Ça fonctionne mieux à deux

À la question de savoir s’ils sentent un lien invisible entre eux, les jumeaux haussent les épaules et disent qu’ils se comportent en frères avec tous les autres gars de la section. Crédit : Victor Pogontsev / RG

À la question de savoir s’ils sentent un lien invisible entre eux, les jumeaux haussent les épaules et disent qu’ils se comportent en frères avec tous les autres gars de la section. Crédit : Victor Pogontsev / RG

Une section de police quelque peu inhabituelle dans laquelle servent six jumeaux a vu le jour à Rostov-sur-le-Don. Pourquoi développer ce type de brigade ?

Une section de police quelque peu inhabituelle dans laquelle servent six jumeaux a vu le jour à Rostov-sur-le-Don. Et un autre « duo » rejoindra bientôt ce groupe. Ces derniers passent un test de résistance psychologique avec d’autres soldats. La direction a entre-temps sérieusement pensé à créer une division de police spéciale qui ne serait composée que de jumeaux.

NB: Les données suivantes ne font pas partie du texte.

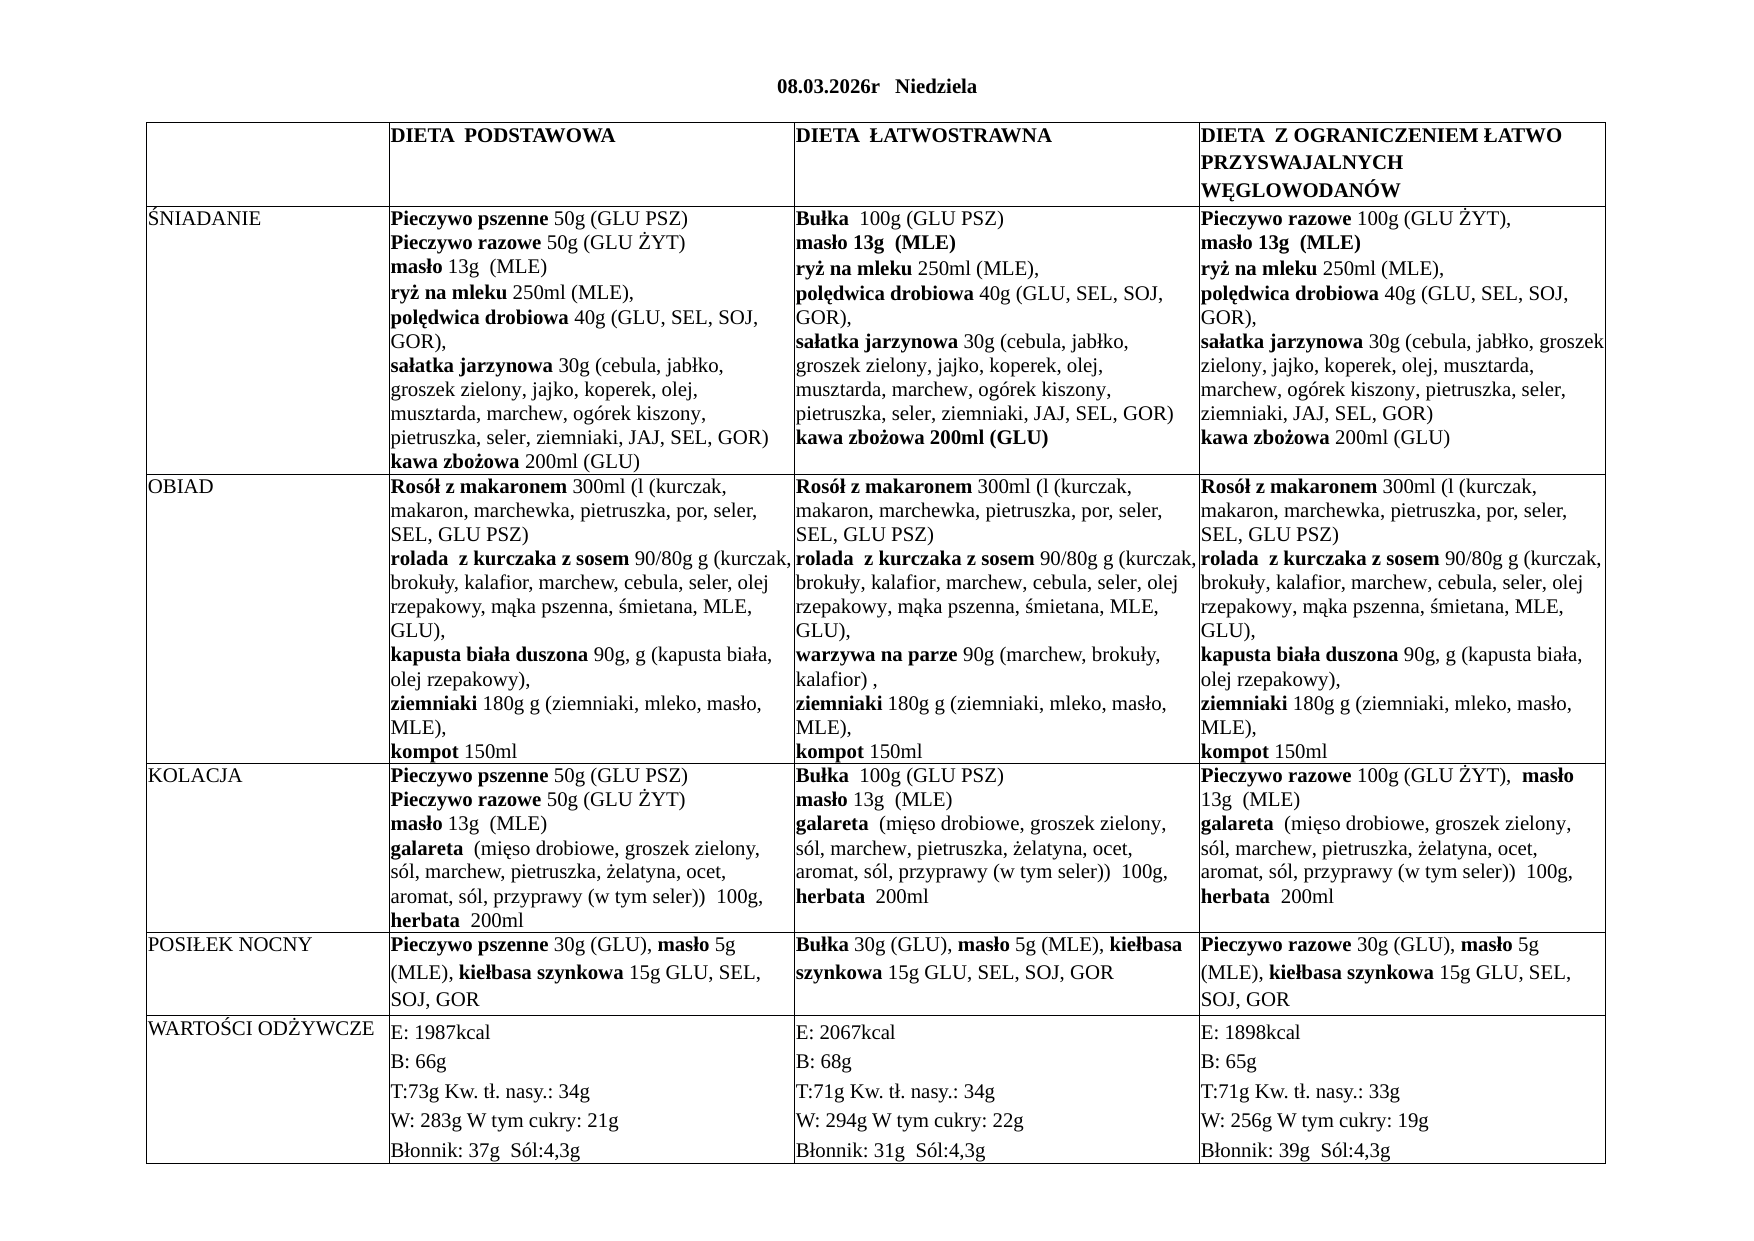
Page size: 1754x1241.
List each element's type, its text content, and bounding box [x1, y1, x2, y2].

table_cell Rosół z makaronem 300ml (l (kurczak, makaron, marchewka, pietruszka, por, seler, SEL, GLU PSZ) rolada z kurczaka z sosem 90/80g g (kurczak, brokuły, kalafior, marchew, cebula, seler, olej rzepakowy, mąka pszenna, śmietana, MLE, GLU), kapusta biała duszona 90g, g (kapusta biała, olej rzepakowy), ziemniaki 180g g (ziemniaki, mleko, masło, MLE), kompot 150ml [1200, 475, 1605, 763]
table_cell Pieczywo pszenne 50g (GLU PSZ) Pieczywo razowe 50g (GLU ŻYT) masło 13g (MLE) galareta (mięso drobiowe, groszek zielony, sól, marchew, pietruszka, żelatyna, ocet, aromat, sól, przyprawy (w tym seler)) 100g, herbata 200ml [390, 764, 794, 932]
table_cell E: 1898kcal B: 65g T:71g Kw. tł. nasy.: 33g W: 256g W tym cukry: 19g Błonnik: 39g Sól:4,3g [1200, 1016, 1605, 1163]
table_cell Pieczywo razowe 100g (GLU ŻYT), masło 13g (MLE) galareta (mięso drobiowe, groszek zielony, sól, marchew, pietruszka, żelatyna, ocet, aromat, sól, przyprawy (w tym seler)) 100g, herbata 200ml [1200, 764, 1605, 932]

D’où vient cette idée ? Au régiment du Kremlin, par exemple, les soldats sont choisis même en fonction de la couleur de leurs yeux, raison pour laquelle on y préfère les jumeaux. Mais dans les forces spéciales, la beauté est loin d’être le facteur le plus important. Pour déstabiliser l’opposant alors ? Imaginez sa tête si, lors d’une intervention, il voit débarquer un jumeau par la fenêtre et l’autre par la porte. Il croirait tout simplement voir double. Les policiers portent toujours des masques durant les opérations spéciales. Quel est donc l’avantage d’avoir des « clones » ?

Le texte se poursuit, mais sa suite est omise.